Palombara acusó el golpe con una mueca y abrió sus ojos grises como platos.

– No sabía que los eunucos fueran tan vehementes exponiendo argumentos.

– A juzgar por vuestra expresión, no sabéis nada de ellos… de nosotros. -Aquél fue un grave desliz. ¿La había enfurecido Palombara porque era romano, o porque no era capaz de valorar a los eunucos y con ello Ana tomó mayor conciencia de su impostura y de la pérdida de sí misma como mujer?

– Empiezo a comprender lo poco que sé de Bizancio -dijo Palombara con calma y con un destello de risa y curiosidad en la mirada-. ¿Cómo os llamáis, por si tuviera necesidad de un médico?

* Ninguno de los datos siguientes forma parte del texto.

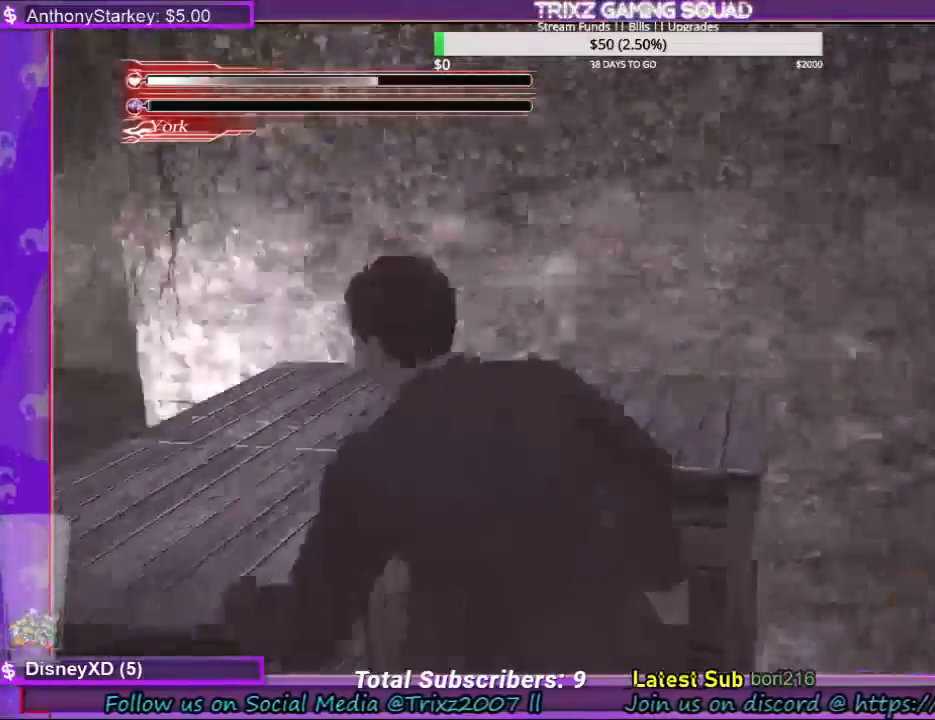
{"keys": [], "mouse": [], "events": [[134, "w", "up"]]}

Si caéis enfermo debéis llamar a uno de los vuestros -contestó Ana-. Es más probable que necesitéis un sacerdote antes que una persona que entienda de hierbas, y yo no puedo curar los pecados de un romano.

– ¿Acaso no se parecen todos los pecados entre sí? -inquirió Palombara, ya con una expresión abiertamente divertida.

– Son exactamente los mismos -repuso Ana-. Pero algunos de nosotros no los consideramos pecados, y yo soy responsable de la curación, no de dar la absolución al enfermo… ni de juzgarlo.

– ¿De juzgarlo, no? -Palombara abrió más los ojos.

Ana acusó la pulla con una mueca.

– ¿Son diferentes los pecados? -preguntó Palombara.

– Si no lo son, ¿por qué otra cosa llevan varios siglos luchando Roma y Bizancio?

Palombara sonrió.

– Por el poder. ¿No es eso por lo que luchamos siempre? -Y por el dinero -agregó Ana-. Y supongo que también por el orgullo.

– Hay pocas cosas que se le escapen a un buen médico -comentó Palombara meneando ligeramente la cabeza.

– O a un buen sacerdote -añadió ella-. Aunque el daño que causáis vos es más difícil de atribuir. Que tengáis un buen día, excelencia.

Lo dejó a un lado y descendió los escalones que llevaban a la calle.